* [Limb landmark coordinates]

[Start of section]

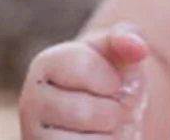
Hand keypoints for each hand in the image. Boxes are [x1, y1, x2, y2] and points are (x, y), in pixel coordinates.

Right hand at [19, 22, 149, 138]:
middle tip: (113, 108)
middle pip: (84, 112)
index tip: (114, 82)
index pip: (83, 67)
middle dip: (113, 111)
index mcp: (47, 64)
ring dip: (111, 136)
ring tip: (107, 127)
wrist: (100, 110)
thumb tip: (138, 48)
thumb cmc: (109, 73)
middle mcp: (31, 102)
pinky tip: (101, 139)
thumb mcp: (118, 49)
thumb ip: (127, 38)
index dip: (112, 78)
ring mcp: (33, 136)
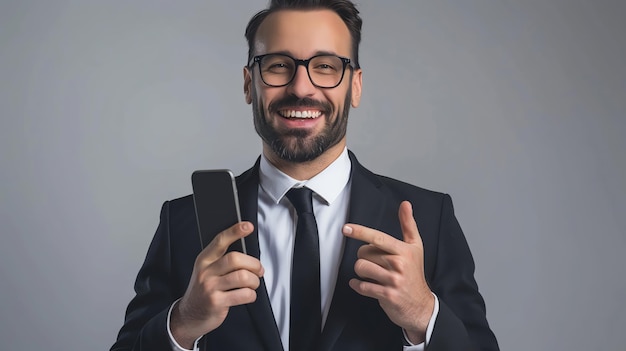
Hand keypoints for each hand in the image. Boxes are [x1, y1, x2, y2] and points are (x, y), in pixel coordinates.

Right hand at [170, 222, 263, 347]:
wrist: (189, 315)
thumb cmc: (204, 291)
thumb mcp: (207, 271)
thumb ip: (222, 260)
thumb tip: (247, 253)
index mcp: (205, 260)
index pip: (220, 241)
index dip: (235, 232)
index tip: (248, 226)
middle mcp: (206, 271)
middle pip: (235, 259)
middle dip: (253, 264)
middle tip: (259, 270)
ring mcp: (210, 287)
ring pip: (242, 277)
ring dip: (254, 281)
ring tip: (253, 284)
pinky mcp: (216, 302)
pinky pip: (243, 294)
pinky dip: (251, 295)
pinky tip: (248, 295)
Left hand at [342, 201, 433, 343]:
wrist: (421, 305)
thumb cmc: (415, 273)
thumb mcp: (415, 247)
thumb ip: (408, 225)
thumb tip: (405, 204)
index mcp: (404, 251)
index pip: (378, 238)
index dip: (361, 232)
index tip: (346, 228)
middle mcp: (399, 265)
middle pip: (365, 253)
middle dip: (364, 256)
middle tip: (374, 262)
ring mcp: (393, 281)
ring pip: (361, 268)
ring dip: (361, 271)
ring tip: (370, 274)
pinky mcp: (387, 295)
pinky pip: (362, 286)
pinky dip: (358, 285)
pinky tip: (362, 284)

[End of section]

* [Task statement] Every line in the entries above that has the word "ring" should be identified and copied.

* [Answer to this task]
ring dip: (111, 136)
ring tip: (107, 127)
ring mcp: (33, 136)
ring mcp: (210, 287)
ring pip: (242, 277)
ring dip: (254, 281)
ring tip: (253, 284)
ring mcp: (393, 281)
ring pip: (361, 268)
ring dip: (361, 271)
ring tip: (370, 274)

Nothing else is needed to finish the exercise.